_What the task asks_
Read through the material below and copy each line in which the word "they" occurs.

● ● ● ● ●

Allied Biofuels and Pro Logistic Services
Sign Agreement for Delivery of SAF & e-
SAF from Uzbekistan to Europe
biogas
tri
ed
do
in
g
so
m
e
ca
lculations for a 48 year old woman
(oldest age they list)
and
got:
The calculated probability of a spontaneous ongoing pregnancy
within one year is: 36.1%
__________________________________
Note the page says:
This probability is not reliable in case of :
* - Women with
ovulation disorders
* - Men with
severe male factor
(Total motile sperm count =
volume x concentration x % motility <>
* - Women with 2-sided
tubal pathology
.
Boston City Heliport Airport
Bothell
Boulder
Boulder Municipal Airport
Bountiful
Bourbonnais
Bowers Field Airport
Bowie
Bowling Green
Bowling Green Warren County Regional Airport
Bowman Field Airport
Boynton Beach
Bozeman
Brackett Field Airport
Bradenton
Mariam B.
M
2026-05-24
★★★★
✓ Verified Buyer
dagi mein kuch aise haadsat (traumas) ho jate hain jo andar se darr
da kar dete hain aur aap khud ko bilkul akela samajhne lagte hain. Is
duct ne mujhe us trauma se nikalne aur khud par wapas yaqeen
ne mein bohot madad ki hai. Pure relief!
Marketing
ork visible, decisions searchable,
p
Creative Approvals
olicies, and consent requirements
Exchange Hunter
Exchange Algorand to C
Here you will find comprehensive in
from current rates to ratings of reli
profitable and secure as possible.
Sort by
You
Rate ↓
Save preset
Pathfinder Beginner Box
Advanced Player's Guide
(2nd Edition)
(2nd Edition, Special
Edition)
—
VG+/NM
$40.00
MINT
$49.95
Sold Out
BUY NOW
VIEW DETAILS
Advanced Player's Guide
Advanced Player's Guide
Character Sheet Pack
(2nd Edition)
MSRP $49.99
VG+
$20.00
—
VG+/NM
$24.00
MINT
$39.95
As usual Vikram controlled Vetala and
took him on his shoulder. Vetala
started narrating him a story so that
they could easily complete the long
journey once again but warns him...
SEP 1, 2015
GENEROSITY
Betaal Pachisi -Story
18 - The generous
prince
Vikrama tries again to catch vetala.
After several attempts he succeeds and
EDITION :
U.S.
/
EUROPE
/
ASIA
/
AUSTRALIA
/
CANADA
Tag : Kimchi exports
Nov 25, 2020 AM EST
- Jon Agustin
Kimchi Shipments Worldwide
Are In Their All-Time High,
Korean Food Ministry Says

● ● ● ● ●

_Answer to this exercise_
(oldest age they list)
they could easily complete the long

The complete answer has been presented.